* _Text under study_:
Cipher Strength and Key Length
What Does It Mean If A Cipher Is "Strong"?
We want to protect the confidentiality of some data, which means we need to encrypt it. But which cipher should we choose? This page explains how to select a cipher that will be strong enough. Security relies on more than simply selecting the cipher, we also must be careful of how we use it and how we generate and manage the keys.
A cipher algorithm is strong if:
- Given some pairs of plaintext and corresponding ciphertext, an attacker can only guess at the key used, even if they have a copy of the algorithm. Knowledge of a strong algorithm provides no advantage to the attacker.
- You can't search for "close" keys. Popular movies and TV shows to the contrary, decryption of real algorithms is all-or-nothing. No partial messages start to appear. If your key is off by just one bit, the output appears to be essentially random.
- A slight change in the plaintext or in the key causes a drastic change in the ciphertext. That is termed confusion. The drastic change is not localized but is spread throughout the resulting ciphertext. That is termed diffusion.

* _Records_:
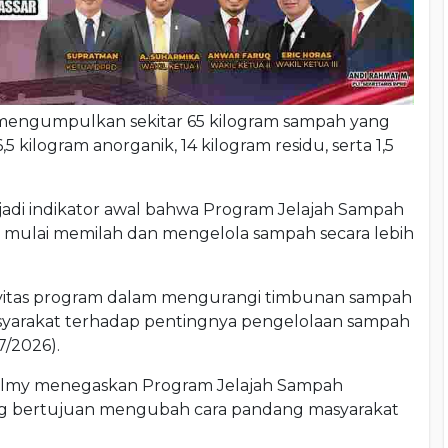
mengumpulkan sekitar 65 kilogram sampah yang
5 kilogram anorganik, 14 kilogram residu, serta 1,5
adi indikator awal bahwa Program Jelajah Sampah
ulai memilah dan mengelola sampah secara lebih
tivitas program dalam mengurangi timbunan sampah
syarakat terhadap pentingnya pengelolaan sampah
7/2026).
, Helmy menegaskan Program Jelajah Sampah
ang bertujuan mengubah cara pandang masyarakat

* _Task instructions_:
A - In the page on cipher strength, why can't an attacker search for keys that are "close" to the right one? Answer in one to three sentences.
B - Summarize the page on cipher strength in two sentences.
C - Continue the page on cipher strength from its last sentence.

* _Per-task answers_:
A - Decryption of real algorithms is all-or-nothing, so no partial messages start to appear. If a key is off by even one bit, the output looks essentially random.

B - Encrypting data to keep it confidential means choosing a cipher that is strong enough, though security also depends on how the cipher is used and how keys are made and managed. A strong cipher leaves an attacker only guessing at the key even with plaintext and ciphertext pairs and a copy of the algorithm, allows no search for "close" keys, and turns a small change in the plaintext or key into a large change spread throughout the ciphertext.

C -
Note that each of those features implies the others. For strong asymmetric cryptography, an additional feature is:
- Given a copy of the algorithm and one of the keys in the pair, an attacker can only guess at the other key.
Inventing New Cryptosystems and Calling Them "Strong"
What if someone says that they just invented a new and very secure cipher algorithm?
That means that they must be either a mathematical genius or a fool. Which is the far more likely explanation?
What if someone says that a cipher algorithm must be kept secret for security?
We have known that "security through obscurity" is ineffective for well over a century. Auguste Kerckhoffs (1835-1903) mathematically proved that the security of a cryptosystem must not depend on keeping its algorithm secret, as discussed on a previous page. See his article "La cryptographie militaire", from Journal des sciences militaries, vol IX, pp 5-38, Jan 1883.
19th century computing pioneer Charles Babbage wrote the following in his autobiography, Passages from the Life of a Philosopher:
One of the most singular characteristics of the art
of deciphering is the strong conviction possessed by every
person, even moderately acquainted with it, that he is able
to construct a cipher which nobody else can decipher.
I have also observed that the cleverer the person,
the more intimate is his conviction.
In my earliest study of the subject, I shared in this
belief, and maintained it for many years.
In a conversation on that subject which I had with the
late Mr. Davies Gilbert, President of the Royal Society,
each maintained the he possessed a cipher which was
absolutely inscrutable.
On comparison, it appeared that we had both imagined
the same law.
Both men had re-invented the flawed autokey system of Cardano and Vigenère.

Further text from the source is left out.